begin Dataset records

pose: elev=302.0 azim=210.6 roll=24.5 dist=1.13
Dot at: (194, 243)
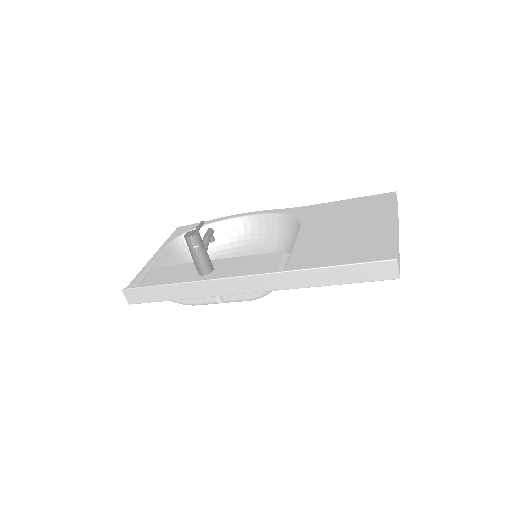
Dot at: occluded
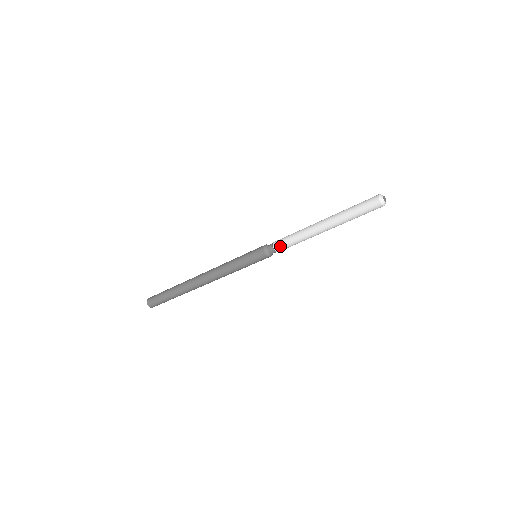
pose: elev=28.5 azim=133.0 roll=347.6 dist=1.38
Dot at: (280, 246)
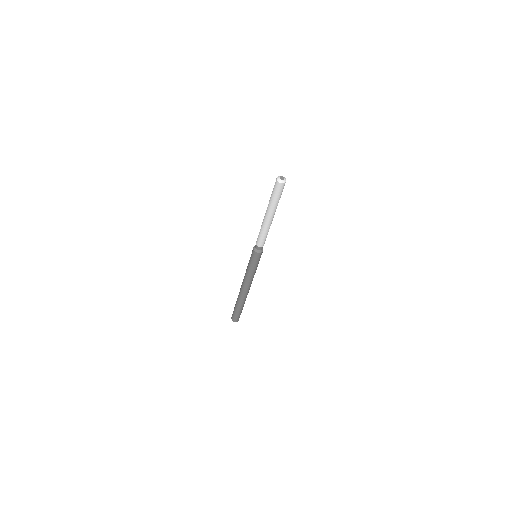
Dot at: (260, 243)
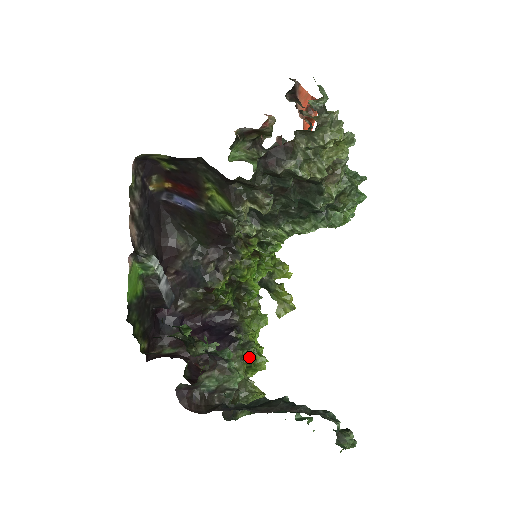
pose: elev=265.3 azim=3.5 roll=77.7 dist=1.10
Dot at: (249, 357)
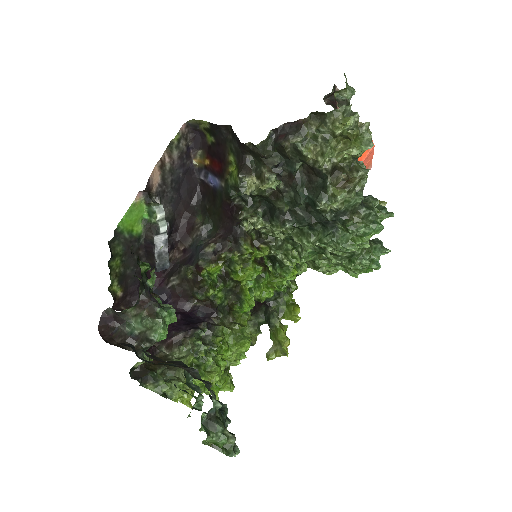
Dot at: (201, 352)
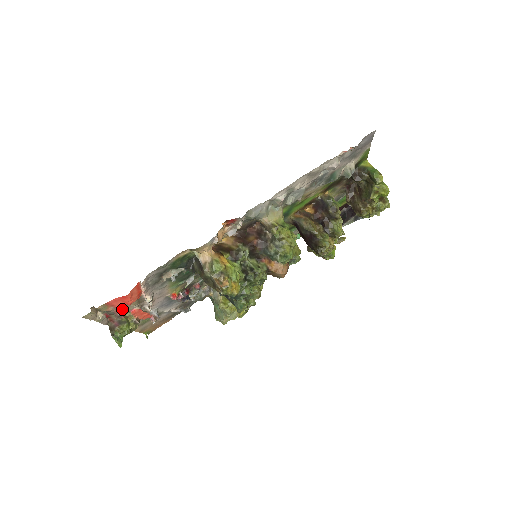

end Dataset records

### Given problem
Rewrite all the records with every instance of "pose" changed to "view" and nothing else altered. Omit the pictures.

### Complete answer
view: elev=302.0 azim=210.6 roll=24.5 dist=1.13
Dot at: (194, 243)
Dot at: occluded
view: elev=28.5 azim=133.0 roll=347.6 dist=1.38
Dot at: (280, 246)
Dot at: (260, 243)
view: elev=265.3 azim=3.5 roll=77.7 dist=1.10
Dot at: (249, 357)
Dot at: (201, 352)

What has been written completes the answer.